Kingdom Sightings: The Vision Thing

My first CT column is now available online at (If you wandered over here from CT through the link, welcome! Thanks for reading.) Here's the behind-the-scenes story. This particular column actually started out as a possible blog post during the initial months of recovery from laser eye surgery. I had intended to blog my way through the (at many points frustrating) experience, and at first I was just going to comment on basic things like how we take our eyesight for granted, how the experience had been teaching me dependence on others (like having to be driven around during the recovery period where I couldn't drive), etc. But then the situation that I describe in the article happened, and it really blew me away. So it started to feel more like an article than just a blog entry. I was grateful to have the opportunity to use it as a CT column.

If you haven't seen it yet, here are the first few paragraphs:

The Vision Thing
Clarity came just as things got blurry.

My vision has never been good. I've worn eyeglasses since second grade and contact lenses since high school. Once during a Little League game, a line drive smacked me right on the nose, splitting my glasses' plastic frames neatly in half. My vision was so bad that at optometrists' exams, the only letter I could see on the eye chart was the big E—and then only because I knew it was an E.

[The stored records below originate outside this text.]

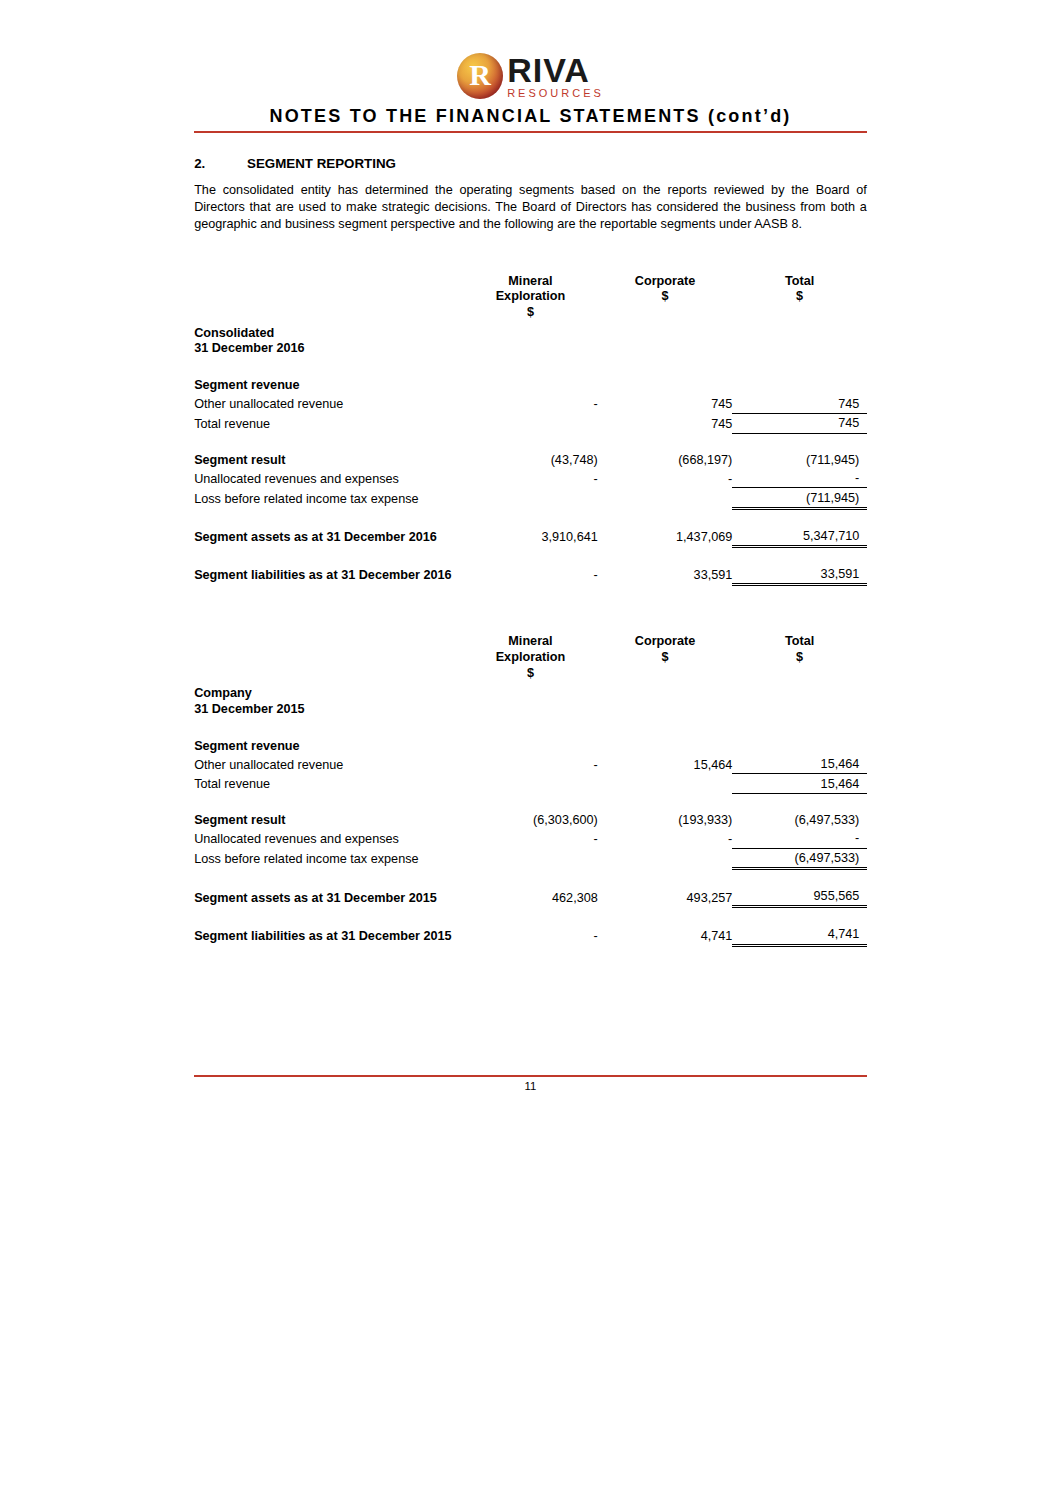RIVA
RESOURCES
NOTES TO THE FINANCIAL STATEMENTS (cont’d)
2. SEGMENT REPORTING
The consolidated entity has determined the operating segments based on the reports reviewed by the Board of Directors that are used to make strategic decisions. The Board of Directors has considered the business from both a geographic and business segment perspective and the following are the reportable segments under AASB 8.
| | Mineral Exploration $ | Corporate $ | Total $ |
| --- | --- | --- | --- |
| Consolidated 31 December 2016 | | | |
| Segment revenue | | | |
| Other unallocated revenue | - | 745 | 745 |
| Total revenue | | 745 | 745 |
| Segment result | (43,748) | (668,197) | (711,945) |
| Unallocated revenues and expenses | - | - | - |
| Loss before related income tax expense | | | (711,945) |
| Segment assets as at 31 December 2016 | 3,910,641 | 1,437,069 | 5,347,710 |
| Segment liabilities as at 31 December 2016 | - | 33,591 | 33,591 |
| | Mineral Exploration $ | Corporate $ | Total $ |
| --- | --- | --- | --- |
| Company 31 December 2015 | | | |
| Segment revenue | | | |
| Other unallocated revenue | - | 15,464 | 15,464 |
| Total revenue | | | 15,464 |
| Segment result | (6,303,600) | (193,933) | (6,497,533) |
| Unallocated revenues and expenses | - | - | - |
| Loss before related income tax expense | | | (6,497,533) |
| Segment assets as at 31 December 2015 | 462,308 | 493,257 | 955,565 |
| Segment liabilities as at 31 December 2015 | - | 4,741 | 4,741 |
11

For several years, I pondered whether I should have laser surgery to correct my vision. Friends and colleagues gave the procedure glowing reviews, and I read positive testimonies on websites and blogs. My main stumbling block was justifying the cost. Was it a vanity expense, like a facelift or a tummy tuck? But after losing yet another contact, I calculated that I'd spent enough money on lost lenses, contact fluid, and other supplies that it might be better stewardship to get my vision corrected.

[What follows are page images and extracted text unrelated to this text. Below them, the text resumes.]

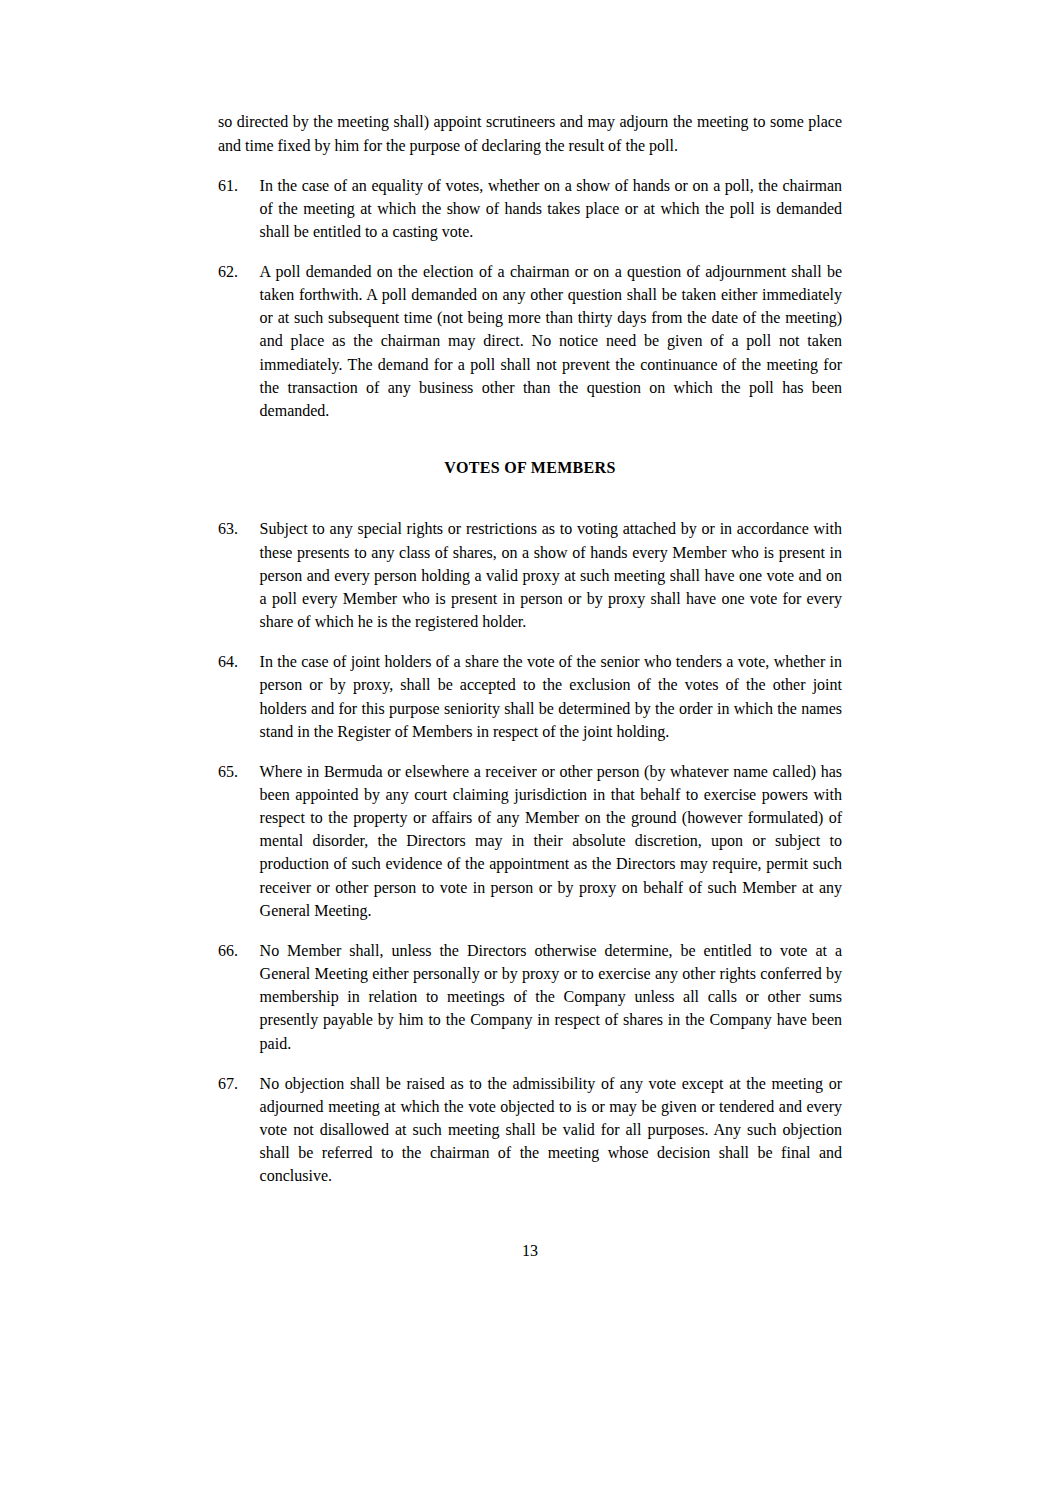so directed by the meeting shall) appoint scrutineers and may adjourn the meeting to some place and time fixed by him for the purpose of declaring the result of the poll.
61. In the case of an equality of votes, whether on a show of hands or on a poll, the chairman of the meeting at which the show of hands takes place or at which the poll is demanded shall be entitled to a casting vote.
62. A poll demanded on the election of a chairman or on a question of adjournment shall be taken forthwith. A poll demanded on any other question shall be taken either immediately or at such subsequent time (not being more than thirty days from the date of the meeting) and place as the chairman may direct. No notice need be given of a poll not taken immediately. The demand for a poll shall not prevent the continuance of the meeting for the transaction of any business other than the question on which the poll has been demanded.
VOTES OF MEMBERS
63. Subject to any special rights or restrictions as to voting attached by or in accordance with these presents to any class of shares, on a show of hands every Member who is present in person and every person holding a valid proxy at such meeting shall have one vote and on a poll every Member who is present in person or by proxy shall have one vote for every share of which he is the registered holder.
64. In the case of joint holders of a share the vote of the senior who tenders a vote, whether in person or by proxy, shall be accepted to the exclusion of the votes of the other joint holders and for this purpose seniority shall be determined by the order in which the names stand in the Register of Members in respect of the joint holding.
65. Where in Bermuda or elsewhere a receiver or other person (by whatever name called) has been appointed by any court claiming jurisdiction in that behalf to exercise powers with respect to the property or affairs of any Member on the ground (however formulated) of mental disorder, the Directors may in their absolute discretion, upon or subject to production of such evidence of the appointment as the Directors may require, permit such receiver or other person to vote in person or by proxy on behalf of such Member at any General Meeting.
66. No Member shall, unless the Directors otherwise determine, be entitled to vote at a General Meeting either personally or by proxy or to exercise any other rights conferred by membership in relation to meetings of the Company unless all calls or other sums presently payable by him to the Company in respect of shares in the Company have been paid.
67. No objection shall be raised as to the admissibility of any vote except at the meeting or adjourned meeting at which the vote objected to is or may be given or tendered and every vote not disallowed at such meeting shall be valid for all purposes. Any such objection shall be referred to the chairman of the meeting whose decision shall be final and conclusive.
13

Last year, I took the plunge. Encouraged by a 25 percent-off coupon given to me by a friend, I went ahead and had the surgery. My corneas were too thin for the normal slice-a-flap procedure, so I underwent a different procedure (which was more expensive, of course).

It didn't quite take. The doctor said that when you throw a football from 50 yards, it's harder to be on target than it is from 5 yards. My vision had been something like 20/400, and he was able to bring it to 20/40—tantalizingly close to clear vision, but still fuzzy.

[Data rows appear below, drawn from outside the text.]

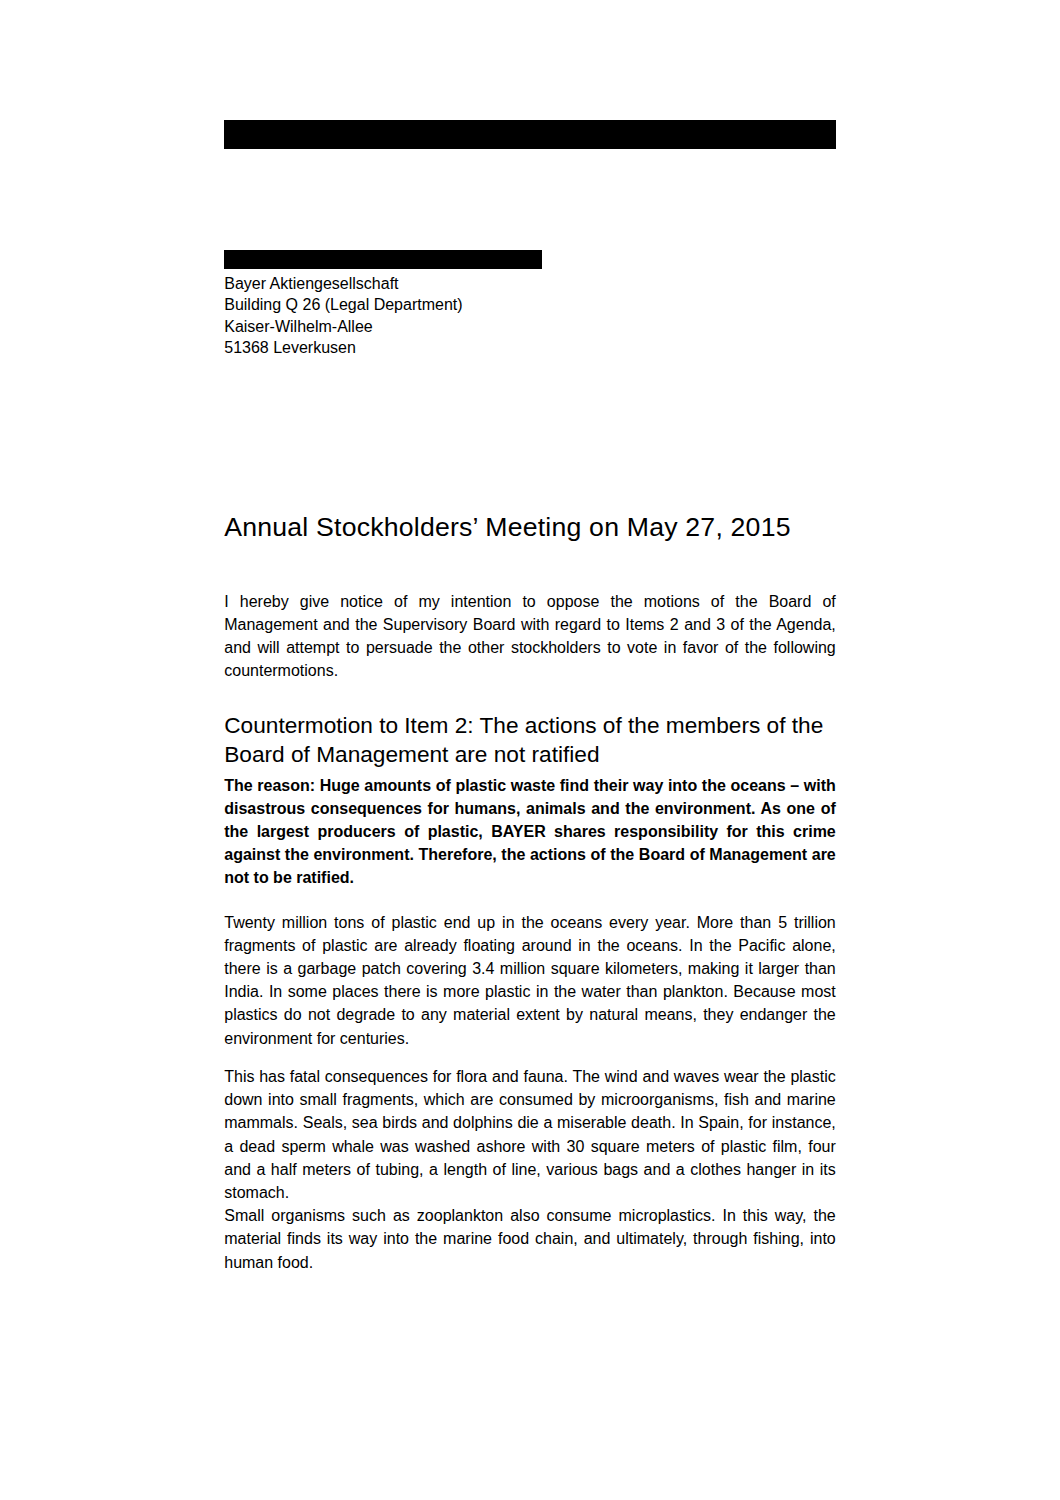Bayer Aktiengesellschaft
Building Q 26 (Legal Department)
Kaiser-Wilhelm-Allee
51368 Leverkusen
Annual Stockholders’ Meeting on May 27, 2015
I hereby give notice of my intention to oppose the motions of the Board of Management and the Supervisory Board with regard to Items 2 and 3 of the Agenda, and will attempt to persuade the other stockholders to vote in favor of the following countermotions.
Countermotion to Item 2: The actions of the members of the Board of Management are not ratified
The reason: Huge amounts of plastic waste find their way into the oceans – with disastrous consequences for humans, animals and the environment. As one of the largest producers of plastic, BAYER shares responsibility for this crime against the environment. Therefore, the actions of the Board of Management are not to be ratified.
Twenty million tons of plastic end up in the oceans every year. More than 5 trillion fragments of plastic are already floating around in the oceans. In the Pacific alone, there is a garbage patch covering 3.4 million square kilometers, making it larger than India. In some places there is more plastic in the water than plankton. Because most plastics do not degrade to any material extent by natural means, they endanger the environment for centuries.
This has fatal consequences for flora and fauna. The wind and waves wear the plastic down into small fragments, which are consumed by microorganisms, fish and marine mammals. Seals, sea birds and dolphins die a miserable death. In Spain, for instance, a dead sperm whale was washed ashore with 30 square meters of plastic film, four and a half meters of tubing, a length of line, various bags and a clothes hanger in its stomach.
Small organisms such as zooplankton also consume microplastics. In this way, the material finds its way into the marine food chain, and ultimately, through fishing, into human food.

[The rest of the article can be found here.]


Anonymous said...

Great article!

jc said...

How did you get it onto CT? Did you ask CT to publish it? Have they asked you long time ago for an article? Do you get paid?

Al Hsu said...

jc - CT approached me about doing the column. I got a call out of the blue one day from managing editor Mark Galli inviting me to write a bimonthly column for them. Several of their other columnists were rotating off for various reasons. In the print version of the magazine, Mark introduced my column saying, "We have followed Al's writings for some time, including his blog, and we're excited that he will be able to join us as a columnist this year."

I've known Mark and many of the other CT editors for some years now through Christian publishing industry contacts and events. Mark reviewed my second book, Grieving a Suicide, a few years back, and CT reviewed my most recent book The Suburban Christian last year. I'm not privy to all the behind-the-scenes discussions as to why I was invited, but I was told that their editorial staff had a list of possible candidates and I was selected out of that batch. (The other two new columnists this year are musician Carolyn Arends, whose first column is in the March issue, and Kay Warren, who will start in April.)

And yes, I do get paid for the column as a freelance writer, on an article-by-article basis. I'm not a CT employee, though - my day job is still with IVP.